Task objective:
Could you quote every line of text in each of the entries below, leaving out the picture markers?

================

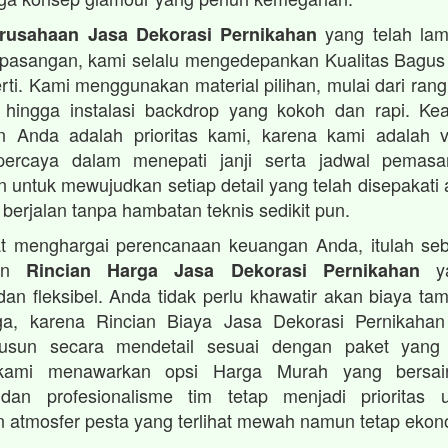
yang telah lam
rusahaan Jasa Dekorasi Pernikahan
 pasangan, kami selalu mengedepankan Kualitas Bagus
rti. Kami menggunakan material pilihan, mulai dari ran
 hingga instalasi backdrop yang kokoh dan rapi. K
 Anda adalah prioritas kami, karena kami adalah 
percaya dalam menepati janji serta jadwal pemas
 untuk mewujudkan setiap detail yang telah disepakat
 berjalan tanpa hambatan teknis sedikit pun.
t menghargai perencanaan keuangan Anda, itulah se
kan
ya
Rincian Harga Jasa Dekorasi Pernikahan
dan fleksibel. Anda tidak perlu khawatir akan biaya t
uga, karena Rincian Biaya Jasa Dekorasi Pernikaha
susun secara mendetail sesuai dengan paket yang 
kami menawarkan opsi Harga Murah yang bersain
dan profesionalisme tim tetap menjadi prioritas
 atmosfer pesta yang terlihat mewah namun tetap ekon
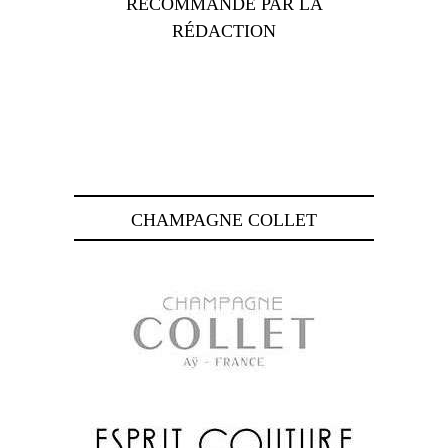
RECOMMANDÉ PAR LA
RÉDACTION
CHAMPAGNE COLLET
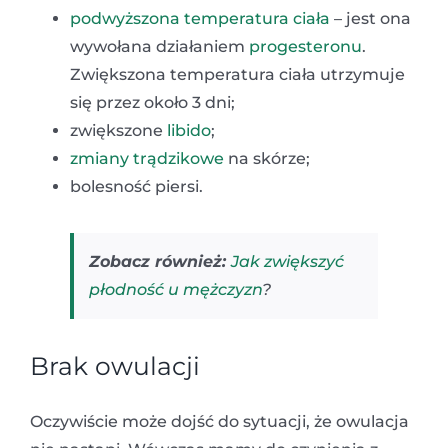
podwyższona temperatura ciała
– jest ona
wywołana działaniem
progesteronu
.
Zwiększona temperatura ciała utrzymuje
się przez około 3 dni;
zwiększone
libido
;
zmiany trądzikowe
na skórze;
bolesność piersi.
Zobacz również:
Jak zwiększyć
płodność u mężczyzn
?
Brak owulacji
Oczywiście może dojść do sytuacji, że owulacja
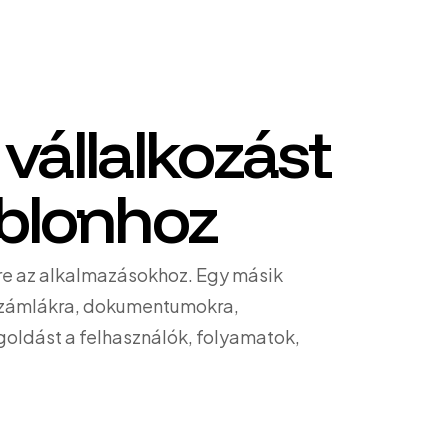
 vállalkozást
blonhoz
re az alkalmazásokhoz. Egy másik
számlákra, dokumentumokra,
goldást a felhasználók, folyamatok,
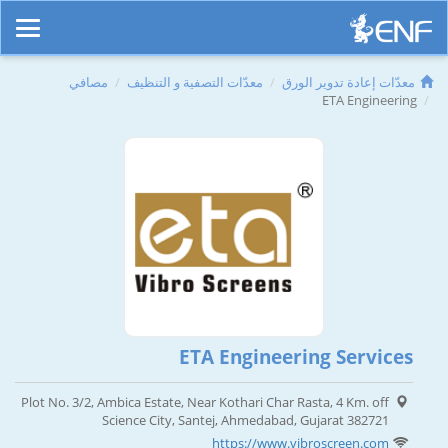
معدّات إعادة تدوير الورق
معدّات التصفية و التنظيف
مصافي
ETA Engineering
ETA Engineering Services
Plot No. 3/2, Ambica Estate, Near Kothari Char Rasta, 4 Km. off
Science City, Santej, Ahmedabad, Gujarat 382721
https://www.vibroscreen.com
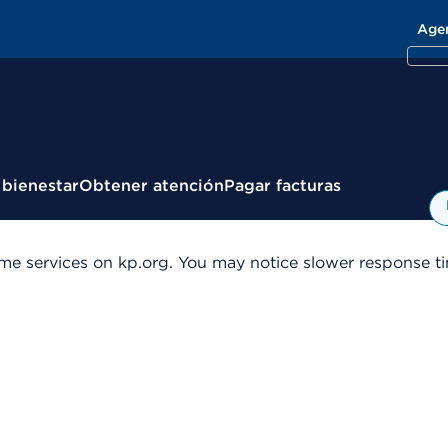
Age
 bienestar
Obtener atención
Pagar facturas
me services on kp.org. You may notice slower response tim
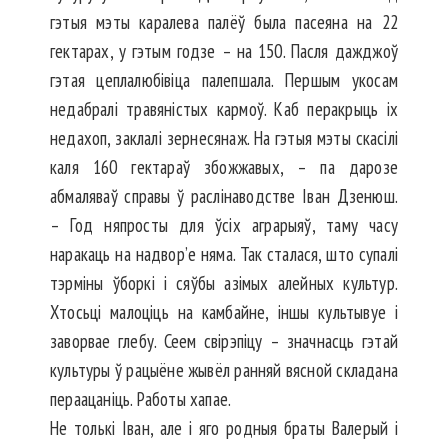
гэтыя мэты каралева палёў была пасеяна на 22
гектарах, у гэтым годзе – на 150. Пасля дажджоў
гэтая цеплалюбівіца палепшала. Першым укосам
недабралі травяністых кармоў. Каб перакрыць іх
недахоп, заклалі зернесянаж. На гэтыя мэты скасілі
каля 160 гектараў збожжавых, – па дарозе
абмаляваў справы ў раслінаводстве Іван Дзенюш.
– Год няпросты для ўсіх аграрыяў, таму часу
наракаць на надвор’е няма. Так сталася, што супалі
тэрміны ўборкі і сяўбы азімых алейных культур.
Хтосьці малоціць на камбайне, іншы культывуе і
заворвае глебу. Сеем свірэпіцу – значнасць гэтай
культуры ў рацыёне жывёл ранняй вясной складана
пераацаніць. Работы хапае.
Не толькі Іван, але і яго родныя браты Валерый і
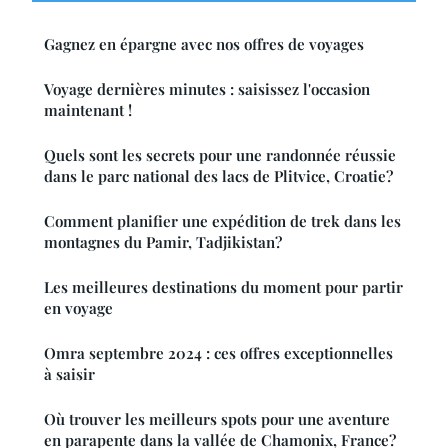
Gagnez en épargne avec nos offres de voyages
Voyage dernières minutes : saisissez l'occasion
maintenant !
Quels sont les secrets pour une randonnée réussie
dans le parc national des lacs de Plitvice, Croatie?
Comment planifier une expédition de trek dans les
montagnes du Pamir, Tadjikistan?
Les meilleures destinations du moment pour partir
en voyage
Omra septembre 2024 : ces offres exceptionnelles
à saisir
Où trouver les meilleurs spots pour une aventure
en parapente dans la vallée de Chamonix, France?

================

Problem solution:
yang telah lam
rusahaan Jasa Dekorasi Pernikahan
 pasangan, kami selalu mengedepankan Kualitas Bagus
rti. Kami menggunakan material pilihan, mulai dari ran
 hingga instalasi backdrop yang kokoh dan rapi. K
 Anda adalah prioritas kami, karena kami adalah 
percaya dalam menepati janji serta jadwal pemas
 untuk mewujudkan setiap detail yang telah disepakat
 berjalan tanpa hambatan teknis sedikit pun.
t menghargai perencanaan keuangan Anda, itulah se
kan
ya
Rincian Harga Jasa Dekorasi Pernikahan
dan fleksibel. Anda tidak perlu khawatir akan biaya t
uga, karena Rincian Biaya Jasa Dekorasi Pernikaha
susun secara mendetail sesuai dengan paket yang 
kami menawarkan opsi Harga Murah yang bersain
dan profesionalisme tim tetap menjadi prioritas
 atmosfer pesta yang terlihat mewah namun tetap ekon
RECOMMANDÉ PAR LA
RÉDACTION
CHAMPAGNE COLLET
podwyższona temperatura ciała
– jest ona
wywołana działaniem
progesteronu
.
Zwiększona temperatura ciała utrzymuje
się przez około 3 dni;
zwiększone
libido
;
zmiany trądzikowe
na skórze;
bolesność piersi.
Zobacz również:
Jak zwiększyć
płodność u mężczyzn
?
Brak owulacji
Oczywiście może dojść do sytuacji, że owulacja
 vállalkozást
blonhoz
re az alkalmazásokhoz. Egy másik
számlákra, dokumentumokra,
goldást a felhasználók, folyamatok,
معدّات إعادة تدوير الورق
معدّات التصفية و التنظيف
مصافي
ETA Engineering
ETA Engineering Services
Plot No. 3/2, Ambica Estate, Near Kothari Char Rasta, 4 Km. off
Science City, Santej, Ahmedabad, Gujarat 382721
https://www.vibroscreen.com
Age
 bienestar
Obtener atención
Pagar facturas
me services on kp.org. You may notice slower response tim
гэтыя мэты каралева палёў была пасеяна на 22
гектарах, у гэтым годзе – на 150. Пасля дажджоў
гэтая цеплалюбівіца палепшала. Першым укосам
недабралі травяністых кармоў. Каб перакрыць іх
недахоп, заклалі зернесянаж. На гэтыя мэты скасілі
каля 160 гектараў збожжавых, – па дарозе
абмаляваў справы ў раслінаводстве Іван Дзенюш.
– Год няпросты для ўсіх аграрыяў, таму часу
наракаць на надвор’е няма. Так сталася, што супалі
тэрміны ўборкі і сяўбы азімых алейных культур.
Хтосьці малоціць на камбайне, іншы культывуе і
заворвае глебу. Сеем свірэпіцу – значнасць гэтай
культуры ў рацыёне жывёл ранняй вясной складана
пераацаніць. Работы хапае.
Не толькі Іван, але і яго родныя браты Валерый і
Gagnez en épargne avec nos offres de voyages
Voyage dernières minutes : saisissez l'occasion
maintenant !
Quels sont les secrets pour une randonnée réussie
dans le parc national des lacs de Plitvice, Croatie?
Comment planifier une expédition de trek dans les
montagnes du Pamir, Tadjikistan?
Les meilleures destinations du moment pour partir
en voyage
Omra septembre 2024 : ces offres exceptionnelles
à saisir
Où trouver les meilleurs spots pour une aventure
en parapente dans la vallée de Chamonix, France?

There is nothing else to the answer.